From Single Molecules to Single Cells: Biophysics of Interactions between Small Regulators and Proteasome

Proteasome is the essential multicatalytic protease from the ubiquitin-proteasome pathway, responsible for the regulated degradation of the bulk of intracellular proteins. Cancer cells are more susceptible than healthy cells to blocking of the proteasome catalytic activity. Consequently, proteasome inhibitors are used as successful drugs against blood cancers. Still, many patients do not respond to the treatment or develop resistance. Since all the currently used proteasome-targeting drugs are competitive inhibitors blocking the active sites, we turned our attention to novel noncompetitive regulators affecting protein-protein interactions (PPI), especially attractive for the multisubunit and modular enzyme like the proteasome.
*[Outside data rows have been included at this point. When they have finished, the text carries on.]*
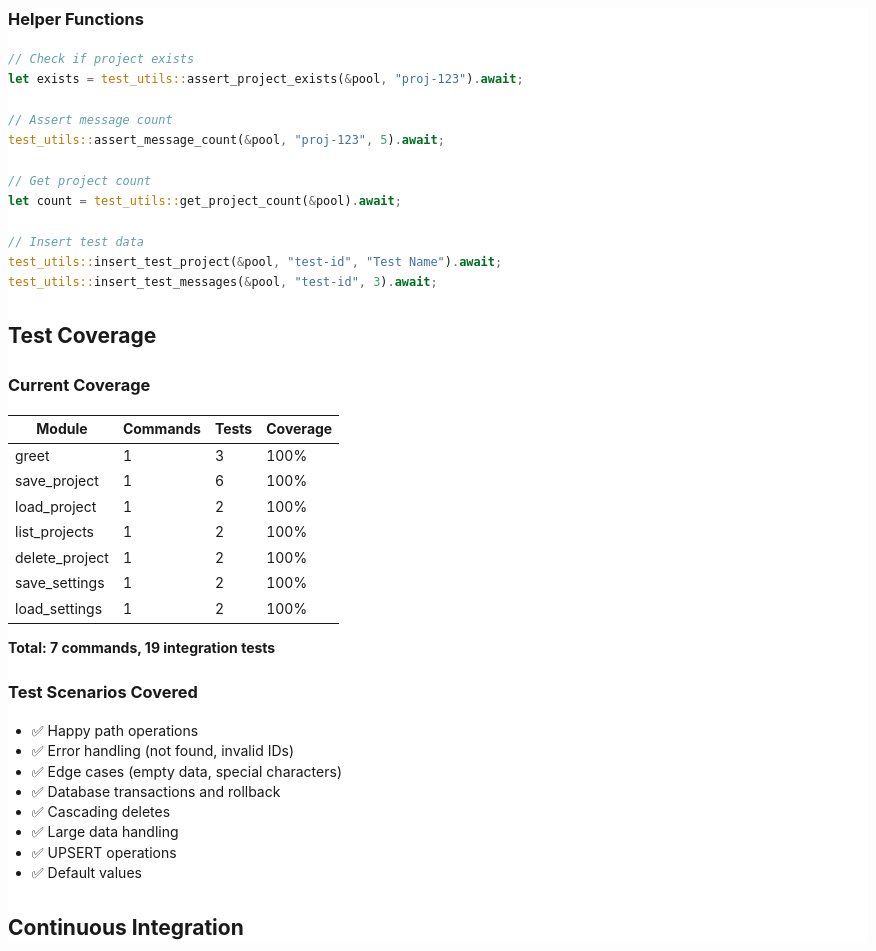 ### Helper Functions

```rust
// Check if project exists
let exists = test_utils::assert_project_exists(&pool, "proj-123").await;

// Assert message count
test_utils::assert_message_count(&pool, "proj-123", 5).await;

// Get project count
let count = test_utils::get_project_count(&pool).await;

// Insert test data
test_utils::insert_test_project(&pool, "test-id", "Test Name").await;
test_utils::insert_test_messages(&pool, "test-id", 3).await;
```

## Test Coverage

### Current Coverage

| Module | Commands | Tests | Coverage |
|--------|----------|-------|----------|
| greet | 1 | 3 | 100% |
| save_project | 1 | 6 | 100% |
| load_project | 1 | 2 | 100% |
| list_projects | 1 | 2 | 100% |
| delete_project | 1 | 2 | 100% |
| save_settings | 1 | 2 | 100% |
| load_settings | 1 | 2 | 100% |

**Total: 7 commands, 19 integration tests**

### Test Scenarios Covered

- ✅ Happy path operations
- ✅ Error handling (not found, invalid IDs)
- ✅ Edge cases (empty data, special characters)
- ✅ Database transactions and rollback
- ✅ Cascading deletes
- ✅ Large data handling
- ✅ UPSERT operations
- ✅ Default values

## Continuous Integration
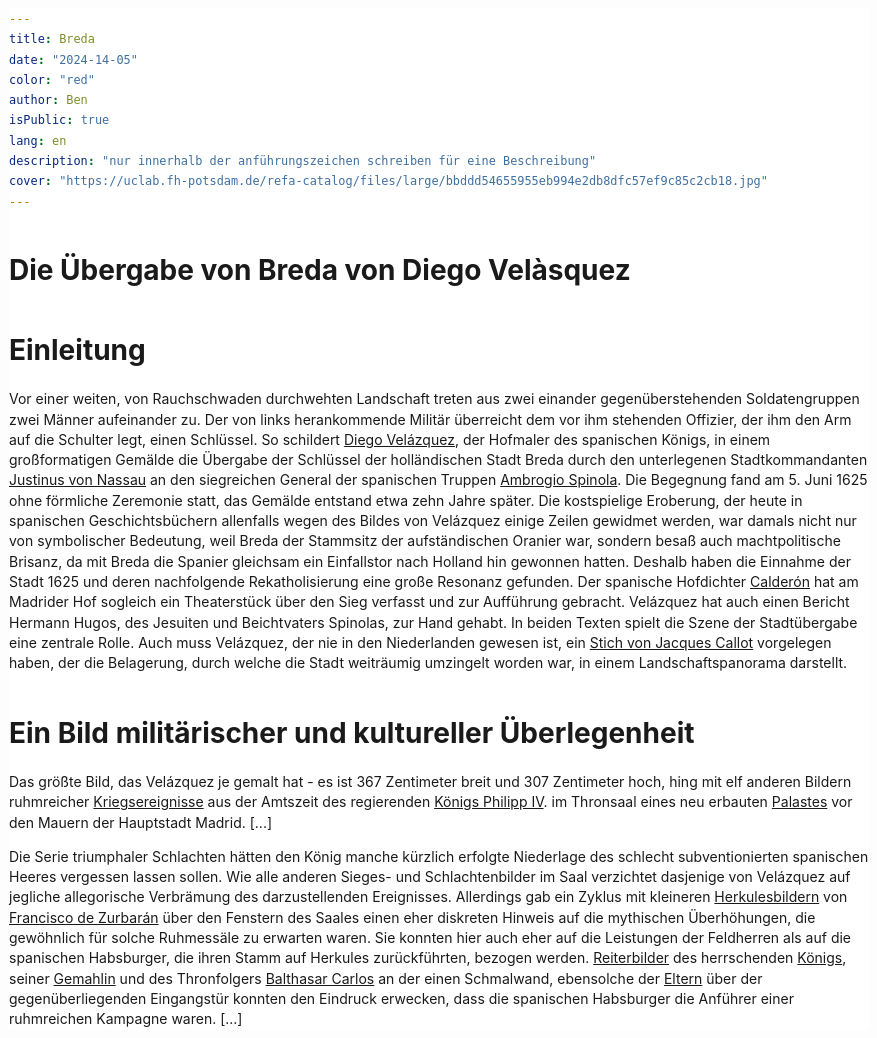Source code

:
 ```yaml
---
title: Breda
date: "2024-14-05"
color: "red"
author: Ben
isPublic: true
lang: en
description: "nur innerhalb der anführungszeichen schreiben für eine Beschreibung"
cover: "https://uclab.fh-potsdam.de/refa-catalog/files/large/bbddd54655955eb994e2db8dfc57ef9c85c2cb18.jpg"
---
```


# Die Übergabe von Breda von Diego Velàsquez
# Einleitung

Vor einer weiten, von Rauchschwaden durchwehten Landschaft treten aus zwei einander gegenüberstehenden Soldatengruppen zwei Männer aufeinander zu. Der von links herankommende Militär überreicht dem vor ihm stehenden Offizier, der ihm den Arm auf die Schulter legt, einen Schlüssel. So schildert [Diego Velázquez](item/68506), der Hofmaler des spanischen Königs, in einem großformatigen Gemälde die Übergabe der Schlüssel der holländischen Stadt Breda durch den unterlegenen Stadtkommandanten [Justinus von Nassau](item/68509) an den siegreichen General der spanischen Truppen [Ambrogio Spinola](item/68512). Die Begegnung fand am 5. Juni 1625 ohne förmliche Zeremonie statt, das Gemälde entstand etwa zehn Jahre später. 
Die kostspielige Eroberung, der heute in spanischen Geschichtsbüchern allenfalls wegen des Bildes von Velázquez einige Zeilen gewidmet werden, war damals nicht nur von symbolischer Bedeutung, weil Breda der Stammsitz der aufständischen Oranier war, sondern besaß auch machtpolitische Brisanz, da mit Breda die Spanier gleichsam ein Einfallstor nach Holland hin gewonnen hatten. Deshalb haben die Einnahme der Stadt 1625 und deren nachfolgende Rekatholisierung eine große Resonanz gefunden. Der spanische Hofdichter [Calderón](item/68514) hat am Madrider Hof sogleich ein Theaterstück über den Sieg verfasst und zur Aufführung gebracht. Velázquez hat auch einen Bericht Hermann Hugos, des Jesuiten und Beichtvaters Spinolas, zur Hand gehabt. In beiden Texten spielt die Szene der Stadtübergabe eine zentrale Rolle. Auch muss Velázquez, der nie in den Niederlanden gewesen ist, ein [Stich von Jacques Callot](item/68516) vorgelegen haben, der die Belagerung, durch welche die Stadt weiträumig umzingelt worden war, in einem Landschaftspanorama darstellt.

# Ein Bild militärischer und kultureller Überlegenheit

Das größte Bild, das Velázquez je gemalt hat - es ist 367 Zentimeter breit und 307 Zentimeter hoch, hing mit elf anderen Bildern ruhmreicher [Kriegsereignisse](set/68544) aus der Amtszeit des regierenden [Königs Philipp IV](item/68519). im Thronsaal eines neu erbauten [Palastes](item/68521) vor den Mauern der Hauptstadt Madrid. [...]

Die Serie triumphaler Schlachten hätten den König manche kürzlich erfolgte Niederlage des schlecht subventionierten spanischen Heeres vergessen lassen sollen. Wie alle anderen Sieges- und Schlachtenbilder im Saal verzichtet dasjenige von Velázquez auf jegliche allegorische Verbrämung des darzustellenden Ereignisses. Allerdings gab ein Zyklus mit kleineren [Herkulesbildern](set/68592) von [Francisco de Zurbarán](item/68527) über den Fenstern des Saales einen eher diskreten Hinweis auf die mythischen Überhöhungen, die gewöhnlich für solche Ruhmessäle zu erwarten waren. Sie konnten hier auch eher auf die Leistungen der Feldherren als auf die spanischen Habsburger, die ihren Stamm auf Herkules zurückführten, bezogen werden. [Reiterbilder](set/68540) des herrschenden [Königs](item/68529), seiner [Gemahlin](item/68531) und des Thronfolgers [Balthasar Carlos](item/68533) an der einen Schmalwand, ebensolche der [Eltern](item/68538) über der gegenüberliegenden Eingangstür konnten den Eindruck erwecken, dass die spanischen Habsburger die Anführer einer ruhmreichen Kampagne waren. [...]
Testing effects of competitive inhibitors requires only monitoring of peptidase activity of the proteasome catalytic core. The PPI-targeting compounds often perform disappointingly weak in such tests. Here we show that biophysical methods provide straightforward tools to follow the impact of PPI disruption on proteasome. We assessed small-molecule compounds that distinctly affect assembly and activity of the proteasome: (i) analogues of the rapamycin binding domain, (ii) Tat peptide mimetics modeled after the proteasome-binding domain of HIV-1Tat protein, (iii) derivatives of Pro and Arg-rich fragment of cathelicidin PR39, and (iv) TCH imidazoline derivatives. Probing topography of the catalytic core with AFM identified the gate status and alpha face dynamics as an excellent sensor of a type of the compounds proteasome interactions. Intrinsic fluorescence of tryptophans revealed divergent communication pathways affected by the compounds. AFM based analysis of proteasomal super-assemblies demonstrated distinct modes of compounds-induced disruption of PPIs. Finally, Peak Force QNM AFM demonstrated profound changes in cell elasticity, adhesiveness and roughness of cultured cells treated with the compounds. Based on these findings we attempted to build a model that can help predict the effects of small molecules on proteasome and cell physiology.